> _INSTRUCTIONS TO FOLLOW_:
Wherever a line of the records contains "Right", copy that line.

── DATA SUPPLIED ──

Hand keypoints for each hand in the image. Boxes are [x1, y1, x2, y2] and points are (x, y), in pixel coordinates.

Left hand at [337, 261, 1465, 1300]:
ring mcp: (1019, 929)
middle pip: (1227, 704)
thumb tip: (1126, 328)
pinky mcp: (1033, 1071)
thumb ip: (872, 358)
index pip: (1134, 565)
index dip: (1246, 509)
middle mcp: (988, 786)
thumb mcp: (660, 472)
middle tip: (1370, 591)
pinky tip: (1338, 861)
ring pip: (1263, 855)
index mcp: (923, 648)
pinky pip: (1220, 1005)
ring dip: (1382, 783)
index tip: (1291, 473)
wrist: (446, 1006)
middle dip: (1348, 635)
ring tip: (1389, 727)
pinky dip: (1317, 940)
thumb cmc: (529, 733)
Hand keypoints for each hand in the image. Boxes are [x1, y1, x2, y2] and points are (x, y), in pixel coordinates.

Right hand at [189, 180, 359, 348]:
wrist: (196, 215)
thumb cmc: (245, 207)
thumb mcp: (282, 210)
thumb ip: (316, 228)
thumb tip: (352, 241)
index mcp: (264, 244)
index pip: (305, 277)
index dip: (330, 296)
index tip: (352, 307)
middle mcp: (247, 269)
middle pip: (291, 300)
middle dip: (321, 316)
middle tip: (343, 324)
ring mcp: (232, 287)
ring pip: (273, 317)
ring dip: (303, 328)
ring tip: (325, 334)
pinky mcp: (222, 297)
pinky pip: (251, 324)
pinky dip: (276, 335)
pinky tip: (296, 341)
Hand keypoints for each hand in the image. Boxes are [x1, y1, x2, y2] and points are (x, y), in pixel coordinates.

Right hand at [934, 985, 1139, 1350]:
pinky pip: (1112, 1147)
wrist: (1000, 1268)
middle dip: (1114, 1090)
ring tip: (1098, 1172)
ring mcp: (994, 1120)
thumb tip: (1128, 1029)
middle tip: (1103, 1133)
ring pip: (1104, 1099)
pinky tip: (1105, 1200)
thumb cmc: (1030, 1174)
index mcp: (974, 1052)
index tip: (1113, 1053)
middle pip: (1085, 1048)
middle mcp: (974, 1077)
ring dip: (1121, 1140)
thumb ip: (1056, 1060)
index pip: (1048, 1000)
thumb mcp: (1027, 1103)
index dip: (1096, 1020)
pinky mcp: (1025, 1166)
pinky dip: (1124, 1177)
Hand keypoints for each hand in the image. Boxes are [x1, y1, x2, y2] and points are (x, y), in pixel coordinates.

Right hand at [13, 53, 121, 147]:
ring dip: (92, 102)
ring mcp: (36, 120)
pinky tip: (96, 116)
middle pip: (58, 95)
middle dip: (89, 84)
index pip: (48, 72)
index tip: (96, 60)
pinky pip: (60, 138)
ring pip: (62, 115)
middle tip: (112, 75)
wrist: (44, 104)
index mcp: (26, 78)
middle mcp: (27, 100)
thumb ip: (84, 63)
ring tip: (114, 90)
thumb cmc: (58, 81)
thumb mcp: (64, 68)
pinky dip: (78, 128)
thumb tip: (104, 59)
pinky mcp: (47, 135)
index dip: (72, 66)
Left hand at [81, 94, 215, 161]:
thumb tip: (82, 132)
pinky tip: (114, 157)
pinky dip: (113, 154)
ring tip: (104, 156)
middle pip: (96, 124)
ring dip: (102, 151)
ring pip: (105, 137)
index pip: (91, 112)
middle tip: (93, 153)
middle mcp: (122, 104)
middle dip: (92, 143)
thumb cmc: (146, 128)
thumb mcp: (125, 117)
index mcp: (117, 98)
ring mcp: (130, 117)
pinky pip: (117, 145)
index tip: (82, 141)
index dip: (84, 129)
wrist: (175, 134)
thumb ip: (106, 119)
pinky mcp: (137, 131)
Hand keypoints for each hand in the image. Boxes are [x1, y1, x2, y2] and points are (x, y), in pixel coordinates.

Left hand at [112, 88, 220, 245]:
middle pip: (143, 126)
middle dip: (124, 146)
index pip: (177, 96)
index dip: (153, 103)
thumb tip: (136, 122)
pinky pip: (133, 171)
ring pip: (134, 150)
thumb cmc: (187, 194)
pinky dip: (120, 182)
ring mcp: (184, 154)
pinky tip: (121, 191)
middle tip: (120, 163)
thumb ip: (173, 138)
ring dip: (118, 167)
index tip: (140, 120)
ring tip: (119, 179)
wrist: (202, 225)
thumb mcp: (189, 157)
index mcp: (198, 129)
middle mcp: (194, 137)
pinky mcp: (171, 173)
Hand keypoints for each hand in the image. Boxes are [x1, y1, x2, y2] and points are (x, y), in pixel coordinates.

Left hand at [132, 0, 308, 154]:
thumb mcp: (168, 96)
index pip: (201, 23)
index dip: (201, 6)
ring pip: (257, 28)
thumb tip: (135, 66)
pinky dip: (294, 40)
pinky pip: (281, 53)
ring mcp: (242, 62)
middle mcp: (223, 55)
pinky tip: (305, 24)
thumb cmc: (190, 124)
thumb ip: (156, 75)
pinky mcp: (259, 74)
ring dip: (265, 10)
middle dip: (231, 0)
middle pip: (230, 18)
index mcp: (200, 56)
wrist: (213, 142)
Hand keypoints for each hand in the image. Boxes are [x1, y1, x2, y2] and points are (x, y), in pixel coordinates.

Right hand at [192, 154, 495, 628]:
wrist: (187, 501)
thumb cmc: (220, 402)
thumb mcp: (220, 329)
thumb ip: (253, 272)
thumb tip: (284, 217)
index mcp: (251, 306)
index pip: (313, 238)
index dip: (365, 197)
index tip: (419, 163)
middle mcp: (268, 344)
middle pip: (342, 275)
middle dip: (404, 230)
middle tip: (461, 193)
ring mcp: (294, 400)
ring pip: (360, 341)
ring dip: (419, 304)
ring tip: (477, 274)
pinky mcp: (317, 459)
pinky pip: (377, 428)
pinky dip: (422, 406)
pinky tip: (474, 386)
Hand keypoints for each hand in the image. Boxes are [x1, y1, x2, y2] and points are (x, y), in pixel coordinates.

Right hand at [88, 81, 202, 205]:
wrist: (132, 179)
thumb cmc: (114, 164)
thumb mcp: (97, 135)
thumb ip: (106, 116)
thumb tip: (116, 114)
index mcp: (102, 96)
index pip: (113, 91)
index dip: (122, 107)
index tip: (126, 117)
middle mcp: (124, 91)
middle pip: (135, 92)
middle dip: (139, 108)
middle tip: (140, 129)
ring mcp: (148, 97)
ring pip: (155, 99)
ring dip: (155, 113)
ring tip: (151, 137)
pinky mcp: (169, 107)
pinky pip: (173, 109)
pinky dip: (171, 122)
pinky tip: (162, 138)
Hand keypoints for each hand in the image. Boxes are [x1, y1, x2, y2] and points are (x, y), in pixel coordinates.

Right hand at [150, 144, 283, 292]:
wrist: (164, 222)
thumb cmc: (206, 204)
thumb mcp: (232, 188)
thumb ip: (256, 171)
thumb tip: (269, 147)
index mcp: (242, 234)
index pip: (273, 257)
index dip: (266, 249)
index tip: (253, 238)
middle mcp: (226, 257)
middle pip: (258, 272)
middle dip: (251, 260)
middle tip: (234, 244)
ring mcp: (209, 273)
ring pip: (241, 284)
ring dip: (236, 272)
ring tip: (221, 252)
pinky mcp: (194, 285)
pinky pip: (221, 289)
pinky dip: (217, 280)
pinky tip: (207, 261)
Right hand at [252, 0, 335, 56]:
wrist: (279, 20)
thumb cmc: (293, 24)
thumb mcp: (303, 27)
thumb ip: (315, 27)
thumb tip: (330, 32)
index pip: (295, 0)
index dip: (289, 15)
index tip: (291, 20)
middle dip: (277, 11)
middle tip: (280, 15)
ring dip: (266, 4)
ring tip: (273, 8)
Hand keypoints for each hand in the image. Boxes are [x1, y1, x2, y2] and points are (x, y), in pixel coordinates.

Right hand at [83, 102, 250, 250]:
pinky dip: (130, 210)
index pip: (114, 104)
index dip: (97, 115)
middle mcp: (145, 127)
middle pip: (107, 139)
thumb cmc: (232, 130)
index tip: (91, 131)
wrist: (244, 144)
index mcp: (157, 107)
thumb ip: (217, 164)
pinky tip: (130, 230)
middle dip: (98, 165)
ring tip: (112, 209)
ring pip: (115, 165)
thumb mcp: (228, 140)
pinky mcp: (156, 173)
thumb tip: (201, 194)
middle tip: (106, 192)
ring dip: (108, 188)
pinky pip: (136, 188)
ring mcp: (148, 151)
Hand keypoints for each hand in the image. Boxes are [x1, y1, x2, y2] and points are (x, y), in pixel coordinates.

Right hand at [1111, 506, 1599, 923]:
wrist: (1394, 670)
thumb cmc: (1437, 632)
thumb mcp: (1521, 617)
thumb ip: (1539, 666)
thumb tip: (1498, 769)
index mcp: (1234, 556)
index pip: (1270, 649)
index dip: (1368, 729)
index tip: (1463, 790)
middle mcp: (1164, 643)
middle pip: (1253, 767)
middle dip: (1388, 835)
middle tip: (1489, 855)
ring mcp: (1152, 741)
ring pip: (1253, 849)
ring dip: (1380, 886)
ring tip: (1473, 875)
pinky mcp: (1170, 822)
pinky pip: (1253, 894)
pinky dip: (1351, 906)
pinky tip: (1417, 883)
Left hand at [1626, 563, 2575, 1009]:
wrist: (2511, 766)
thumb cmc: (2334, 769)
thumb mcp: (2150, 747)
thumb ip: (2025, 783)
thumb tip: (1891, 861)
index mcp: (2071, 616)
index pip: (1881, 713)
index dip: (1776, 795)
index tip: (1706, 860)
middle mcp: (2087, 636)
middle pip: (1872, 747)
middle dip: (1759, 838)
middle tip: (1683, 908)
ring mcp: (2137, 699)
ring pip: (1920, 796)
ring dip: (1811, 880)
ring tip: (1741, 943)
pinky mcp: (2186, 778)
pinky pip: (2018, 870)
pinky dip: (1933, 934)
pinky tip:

───

> _EXERCISE ANSWER_:
Right hand at [189, 180, 359, 348]:
Right hand at [934, 985, 1139, 1350]:
Right hand at [13, 53, 121, 147]:
Right hand at [192, 154, 495, 628]:
Right hand at [88, 81, 202, 205]:
Right hand at [150, 144, 283, 292]:
Right hand at [252, 0, 335, 56]:
Right hand at [83, 102, 250, 250]:
Right hand at [1111, 506, 1599, 923]:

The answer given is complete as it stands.